The sailor named Pittencream, a lanky individual who rolled with the movement of the deck like a true sailor, scuttled to do his bidding. Drinian cursed under his breath.
"I forgot, Rynelf has the wheel," he muttered. Caspian clapped him on the shoulder.
"There'll be no uproar, my Lord; Masters Pittencream and Rynelf have not forgotten the fine lecture you issued at Terebinthia!" he promised. To the children, he added, by way of apologetic explanation, "There is a little history between those two stout sailors. The Captain and I were summoned from our dinner the day after we quitted Terebinthia to separate them on the poop deck."
"Oh, dear!" said Lucy.
"Wasn't it known before they came aboard?" said Edmund.
Eustace only sniggered.
"Ah." Caspian blushed. "Yes, King Edmund, as a matter of fact, the unfortunate connection had been mentioned in our deliberations - we might have found four Dawn Treader crews from the volunteers who came forward for the voyage - aye, even knowing the risk of vanishing into the Great Eastern Sea. However, few of those eager volunteers were proven sailors. Rynelf and Pittencream were amongst them, and - well, when Drinian pressed on me the urgent need to avoid dissension within the crew, I - ahem! - Royal Prerogative, you understand."
It seemed to Lucy that the sailor Pittencream was rather pale when he returned, a fine, polished telescope in his hands which he extended, as if it might bite, toward his captain. Drinian thanked him with a preoccupied air. "I'll lead the way," he said, tucking the tube under one arm. "None will think the worse of any passenger that chooses to stay safe on deck," he added kindly.

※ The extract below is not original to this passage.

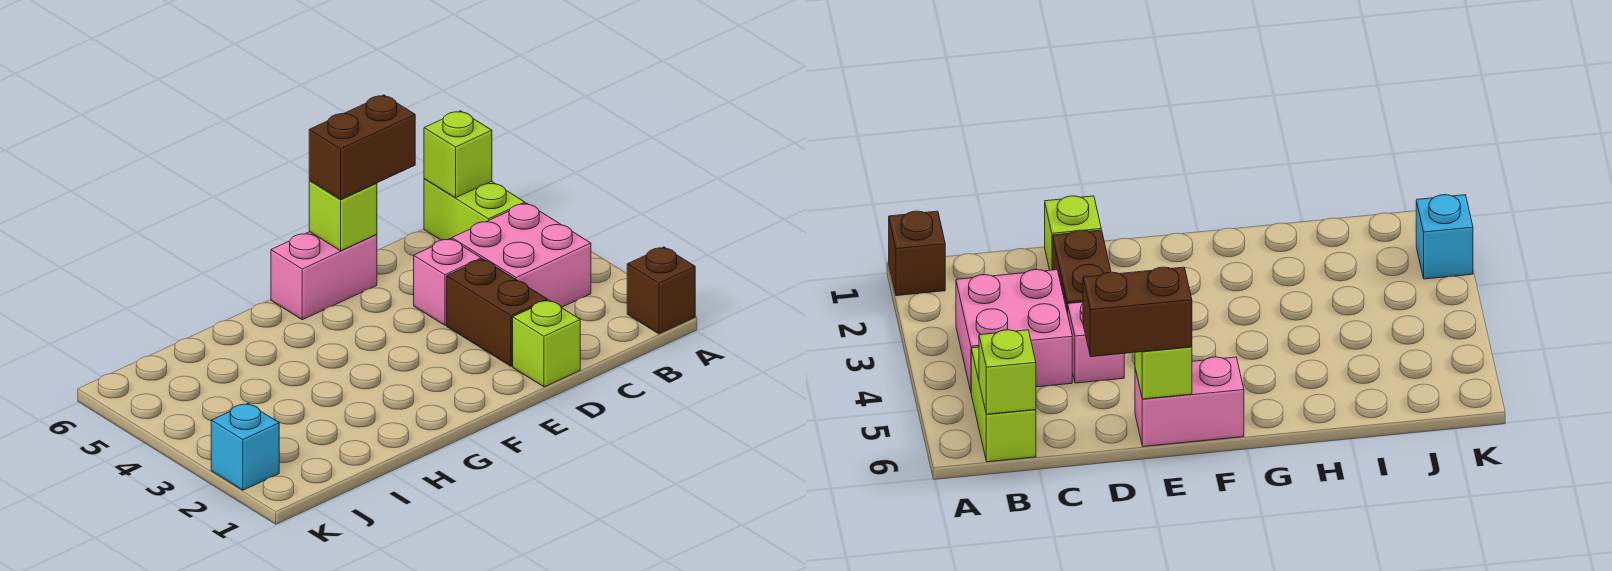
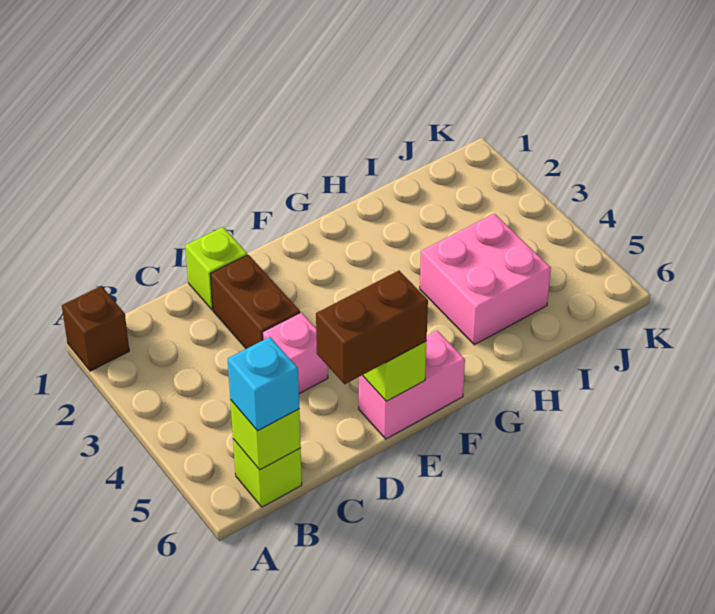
pink brick B3:C4 level 1 -> pink brick H4:I5 level 1
lime brick B5:B6 level 1 -> lime brick B6 level 1
cyan brick K2 level 1 -> cyan brick B6 level 3

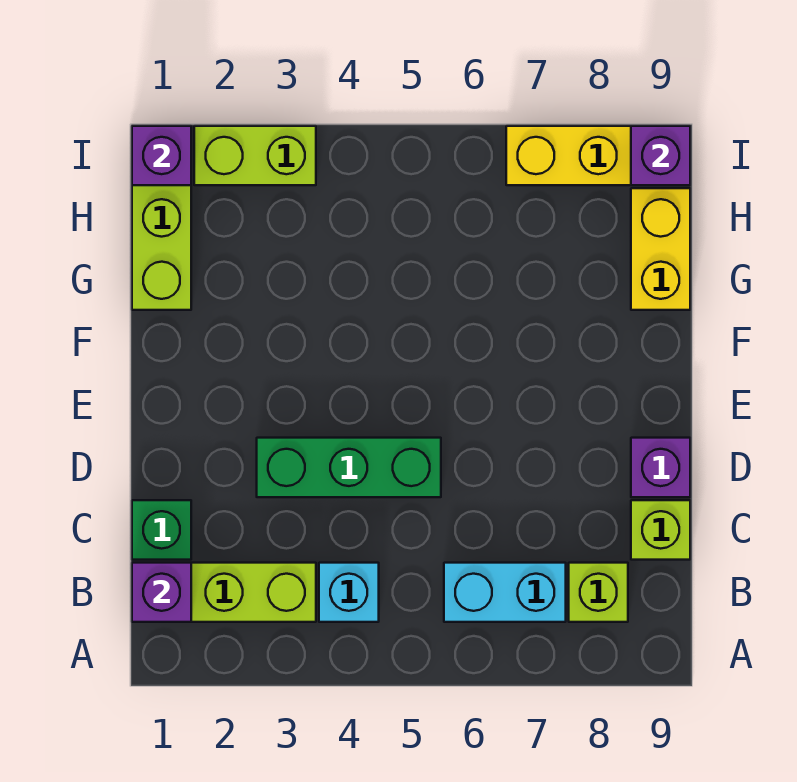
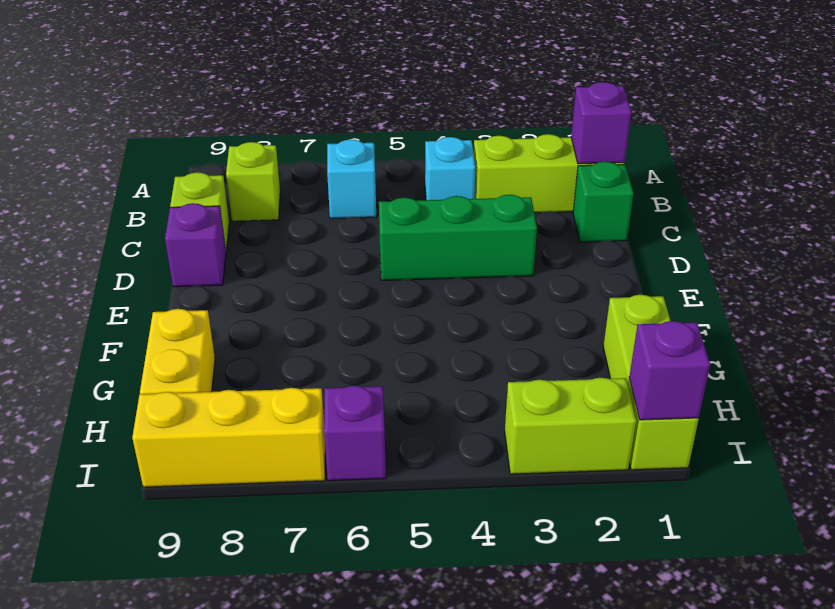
cyan brick B6:B7 level 1 -> cyan brick B6 level 1
purple brick I9 level 2 -> purple brick I6 level 1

"I'm coming up!" Edmund exclaimed hotly. "Oh," he added, spying the relief on Caspian's face. "Sorry. You weren't thinking of me, were you, Drinian?"

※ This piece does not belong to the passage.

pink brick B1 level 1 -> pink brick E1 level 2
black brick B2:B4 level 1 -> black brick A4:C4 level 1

"Best not to name names, Sire." Agile as a monkey, he was halfway up the solid mainmast beam. Made from a single Narnian oak, it could flex against the wind and withstand the buffeting of all but the mightiest seas. More slowly, Edmund and Lucy followed, taking care never to look down until they were safely within the stout-sided wooden bucket that wrapped around the mast, above the giant purple sail.
The two men taking their turn on watch carefully shifted around to allow the noble party room and privacy. "What happened with those two men?" Edmund asked, low voiced. Drinian sighed.
"Our Master Pittencream is at least as practised a swindler as a sailor, Sire; one of his victims being Rynelf's sister. We looked into the histories of every man that applied to serve. Casp - His Majesty concluded that, of necessity, the villain and his victim's kinsman would manage together."
"Rather silly of him," Edmund remarked.
"Our want of experienced seamen weighed heavily on His Majesty." Drinian remained sternly neutral, inwardly annoyed with his half-slip. "Oh, Narnia has few sailors, Your Majesties; for centuries the heirs of the Telmarines feared the very element that brought their ancestors to this world. Only now do we begin to exert ourselves as a maritime power again.
"Rynelf and Pittencream, to summarise, were brought together on board at His Majesty's insistence; both pledged to live neighbourly. And, for the first two weeks, they did.
"Then we quitted Terebinthia; by some oversight on my part, they were placed on deck together. As we sat to dinner, words were spoken. Before we know it, a rare ruckus has broken out; it took Rhince and myself to pull them apart, and two more men each to carry them down to the hold. Look, Queen Lucy! See, over to the nor'-east, a Galleon Gull. We'll sight land on the morrow, I'd wager my last Lion on it!"